Advanced Computing in the Age of AI | Saturday, April 20, 2024

Machine Learning Takes Aim at Digital Transformation Drudgery 

There’s a paradox in the world of digital transformation: the goal is hyper-acceleration of applications and automation of processes across the enterprise through advanced technologies, yet creating sleek new data and process flows typically condemns the developer to a funereal procession of tasks that meanders from tedium to apathy, with an occasional side trip to monotony, mortal combat with the unseen enemy: boredom**.

SnapLogic, the maker of Integration Platform-as-a-Service (iPaaS) tools for connecting cloud data sources, this week announced what it said is the first machine learning technology to be applied to enterprise integration – “autonomous integration” is its term – to handle highly repetitive development tasks and eliminate integration backlogs that stifle digital transformation initiatives.

“Companies can’t innovate and transform their businesses if they’re bogged down in rote, repetitive tasks that don’t do much for the organization,” said Doug Henschen, vice president and principal analyst at Constellation Research. “Machine learning is emerging as the engine behind what Constellation calls human augmentation. These next-generation systems will harness the computing power and data scale of the cloud to automate routine work, so humans can concentrate on innovating and driving better business outcomes.”

SnapLogic’s vision for its implementation of machine learning technology, called Iris, is akin to that used in autonomous vehicle technology or to Alexa, Amazon’s intelligent personal assistant technology that responds to voice commands. Iris will sit in the middle of SnapLogic’s Enterprise Integration Cloud with a self-service, AI-based recommendation engine called an “Integration Assistant” that will give line of business managers, analysts and other business users “the right next steps” in connecting software and building data pipelines.

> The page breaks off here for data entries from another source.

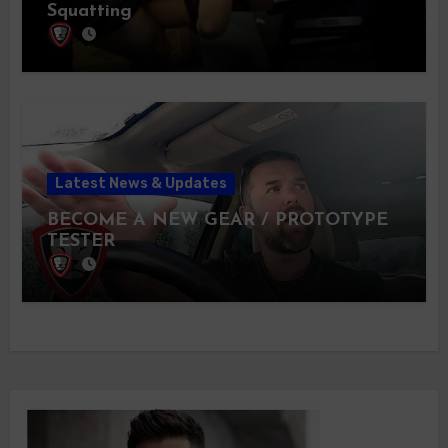
Squatting
Latest News & Updates
BECOME A NEW GEAR / PROTOTYPE
TESTER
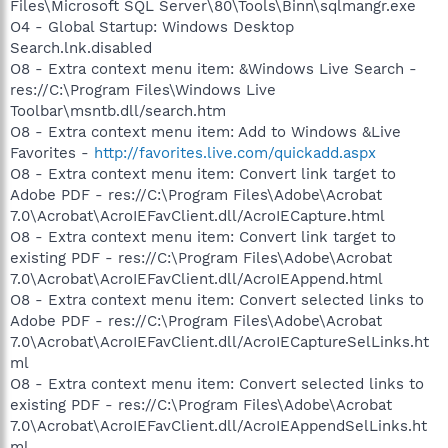
Files\Microsoft SQL Server\80\Tools\Binn\sqlmangr.exe
O4 - Global Startup: Windows Desktop
Search.lnk.disabled
O8 - Extra context menu item: &Windows Live Search -
res://C:\Program Files\Windows Live
Toolbar\msntb.dll/search.htm
O8 - Extra context menu item: Add to Windows &Live
Favorites -
http://favorites.live.com/quickadd.aspx
O8 - Extra context menu item: Convert link target to
Adobe PDF - res://C:\Program Files\Adobe\Acrobat
7.0\Acrobat\AcroIEFavClient.dll/AcroIECapture.html
O8 - Extra context menu item: Convert link target to
existing PDF - res://C:\Program Files\Adobe\Acrobat
7.0\Acrobat\AcroIEFavClient.dll/AcroIEAppend.html
O8 - Extra context menu item: Convert selected links to
Adobe PDF - res://C:\Program Files\Adobe\Acrobat
7.0\Acrobat\AcroIEFavClient.dll/AcroIECaptureSelLinks.ht
ml
O8 - Extra context menu item: Convert selected links to
existing PDF - res://C:\Program Files\Adobe\Acrobat
7.0\Acrobat\AcroIEFavClient.dll/AcroIEAppendSelLinks.ht
ml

As of now, SnapLogic said, the Integration Assistant makes correct recommendations about 90 percent of the time, performance that will improve over time as Iris’s self-learning capabilities develop greater intelligence with more data and more task repetitions.Iris, available for free next month in SnapLogic’s spring release, has been in the works for about two years, said Gaurav Dhillon, SnapLogic CEO.

“The more complexity you have the harder it is for a group of humans to complete the work,” Dhillon told EnterpriseTech. “The mythical man month is alive and well,” he said, and is a limiting factor that hampers many digital initiatives in the enterprise today.

Dhillon said the technology behind Iris was developed over the past two years by SnapLogic Labs and its chief scientist, Dr. Greg Benson, who also is a professor at the University of San Francisco. Iris leverages SnapLogic’s cloud-native system and metadata architecture, allowing it to do the data science involved in finding patterns and features used to train machine learning models. “Iris thus learns from data flows, integration paths, and patterns across SnapLogic’s platform, determining what’s popular, what works, and what doesn’t work,” the company said. “It then translates that learning into specific recommendations for line-of-business and IT managers, so they can save time and reduce errors while applying best practices.”

Dhillon cited human resources applications as a typical problem scenario.

Gaurav Dhillon, SnapLogic

“There’s a drudgery to rewiring a hire-to-retire process,” he said. “”Here’s where there’s a chance of something going wrong at every turn. You can get the fields wrong, the rules wrong, or not apply the right income taxation – so many ways the wheels can come off in that sort of process. How do you make sure the employee’s image shows up in your email directory? And so forth. That’s the kind of process that lends itself well to AI because you’re doing something that machine intelligence can recognize and get better at; the more you do it the better it gets, sort of like image recognition on your phone. Those kinds of things we excel at.”

Said Alan Leung, senior manager of data strategy and architecture at Box ,“The SnapLogic platform allows us to seamlessly transfer data between systems, without cumbersome volume limitations. We’re excited to begin leveraging the new machine learning capabilities to improve efficiencies, so we can integrate more data and automate more processes than ever before."

SnapLogic, founded in 2006, has raised $136 million in venture funding from Microsoft, Silver Lake, Ignition and Andreessen Horowitz, among other investors. Its Enterprise Integration Cloud is designed to accelerate data and process flow across cloud and on-premises applications, data warehouses, big data streams and IoT deployments. SnapLogic’s “codeless integration” eliminates what the company calls “technical debt” by enabling users to create integrations using visual drag-and-drop software. In addition, SnapLogic’s data streaming architecture delivers real-time processing for rapid data movement across the enterprise.